Well crumb, the service still failed but at least a different message now... it complained about other files in that directory missing. Well, the other files have names like "12790" and "12788_fsm" so I figured that map file must point to specific files that don't exist since I copied it from another system.
To fix that, I just wiped that whole directory on the troubled unit, copied all the files from the working node, and restarted the service.
Voila, that did it and now pgadmind was running happily, no more errors in the ltm log, CPU was normal.
But I did wonder if copying that dir from another unit was really the best thing... I have no idea since I don't really know what uses that database instance.

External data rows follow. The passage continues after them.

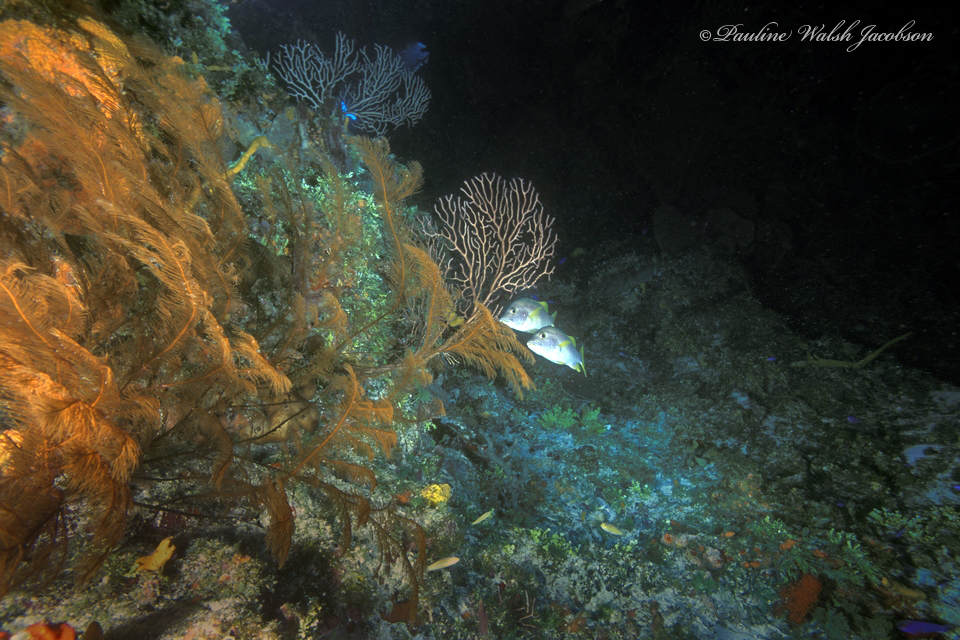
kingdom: Animalia
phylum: Chordata
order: Perciformes
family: Lutjanidae
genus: Lutjanus
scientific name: Lutjanus apodus
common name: Schoolmaster
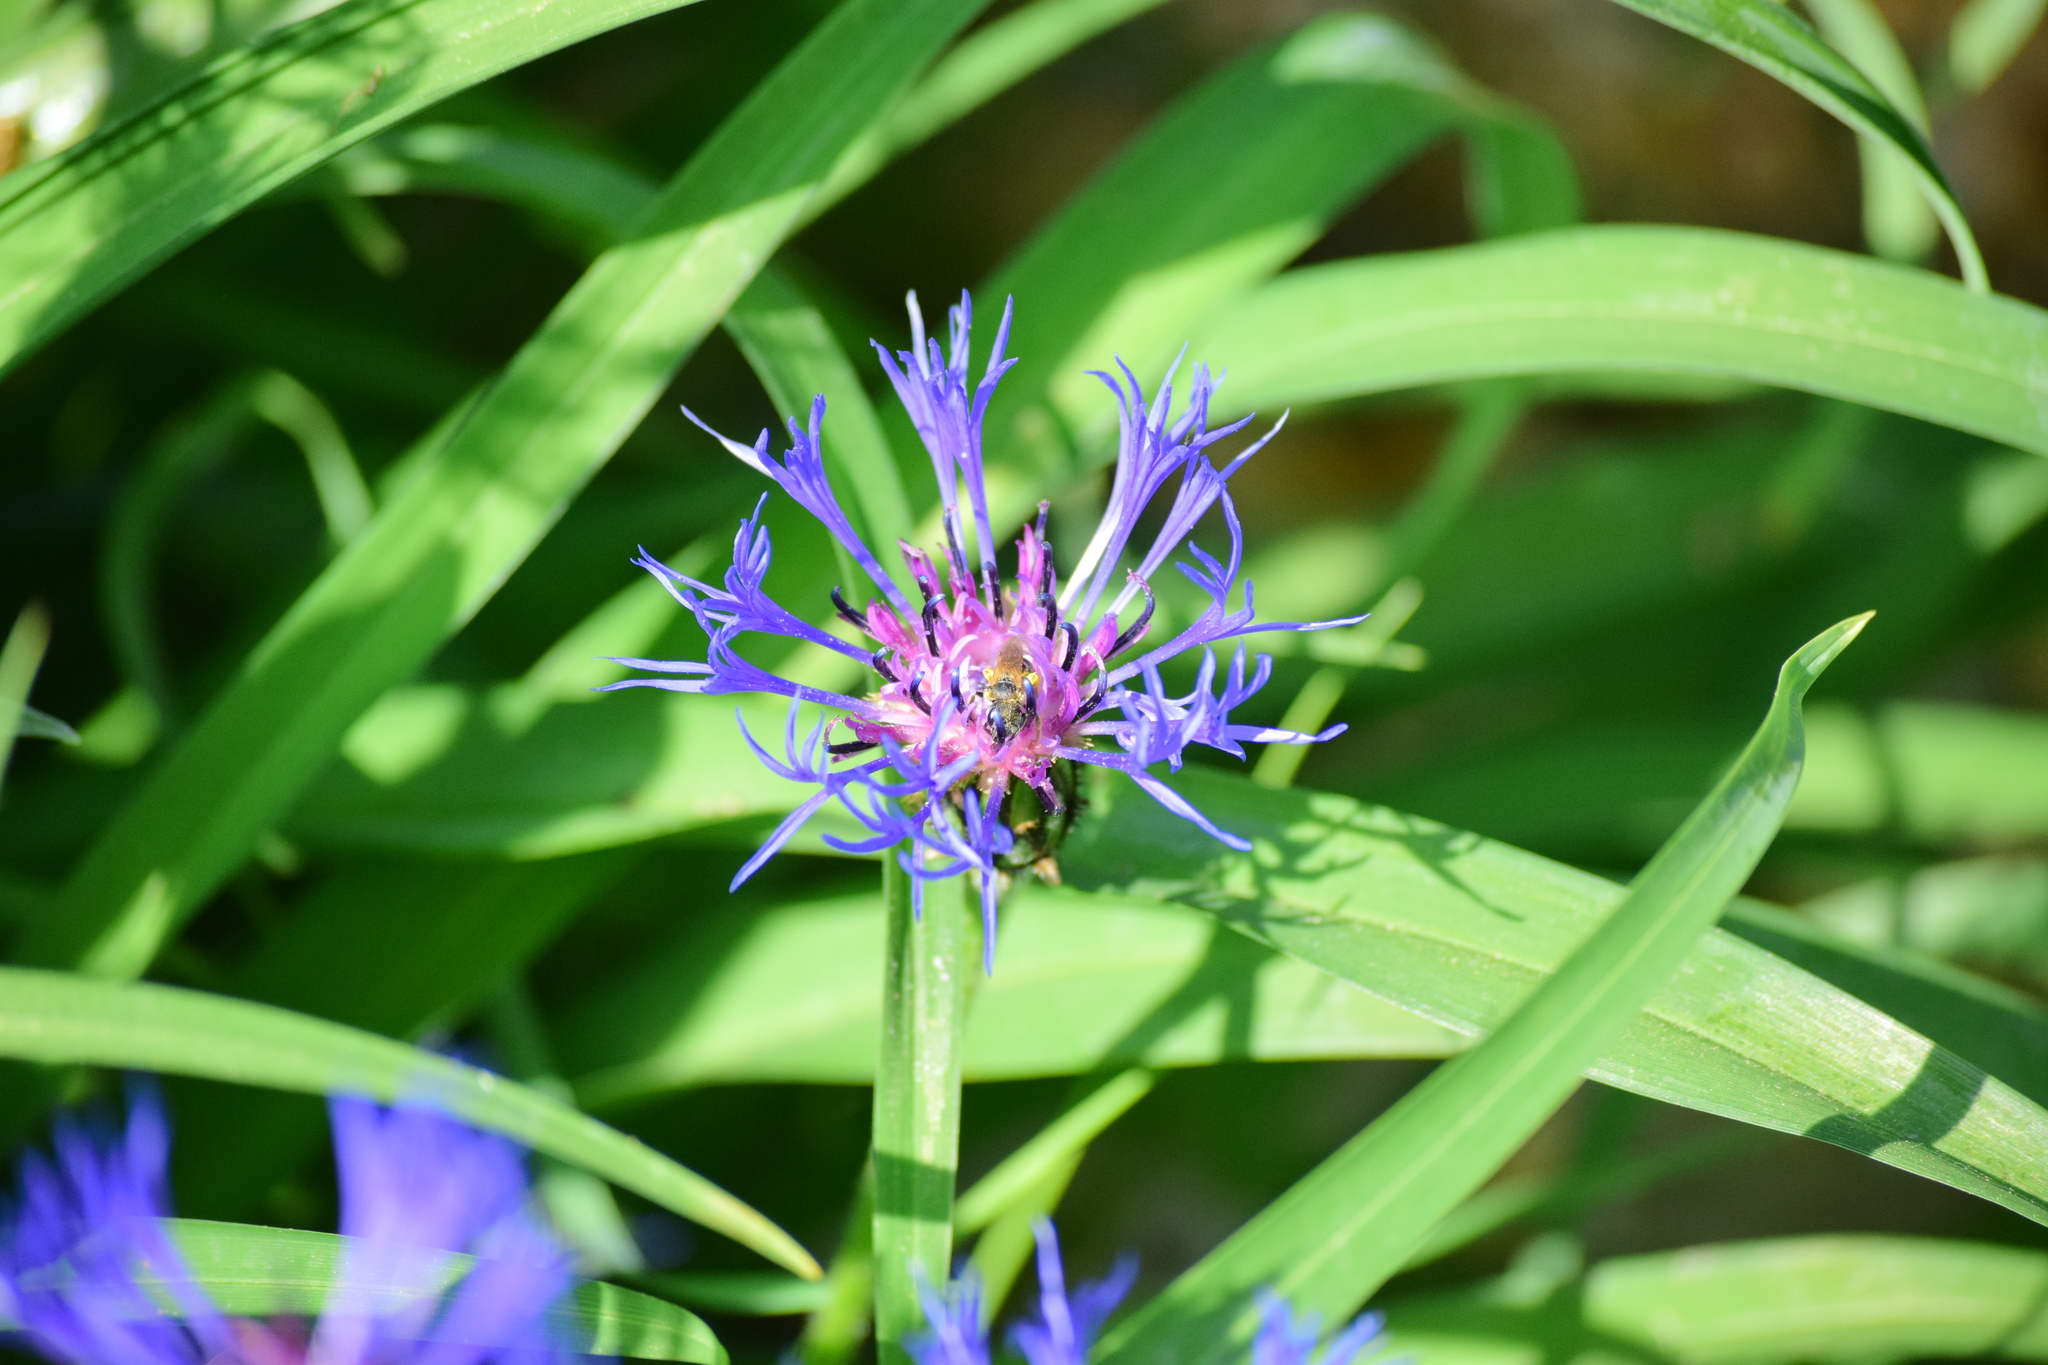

To try and be as sure as possible, I installed a clean 12.1.2 ISO plus the latest hotfix onto a different volume and booted into that. Actually, before I booted into it, I mounted the "var" from that volume into a temp mount directory so I could peek at that data/global directory. That "global" dir doesn't exist... I'm pretty sure it's not a symlink to a shared location, so I wonder now if I could have just stopped the service, deleted that global directory, started back up, and maybe it creates a new set of files from some default. I just have no experience with PostgreSQL so I have no idea how that works.
Anyway, I chalk this up to the RMA unit I was sent having either a damaged or missing map file for whatever random reason... maybe they did a dirty shutdown before packaging it up to ship out, or gamma rays hit that exact spot on the hard drive...whatever the case, I'm glad I was able to remedy it with only a few extra hours of work and also glad it wasn't a hardware issue.
If anyone else sees something like this, maybe this will help them out (or if anyone has a better idea how to really fix this type of issue, that'd be great to hear since I'm still not sure I did it the correct way).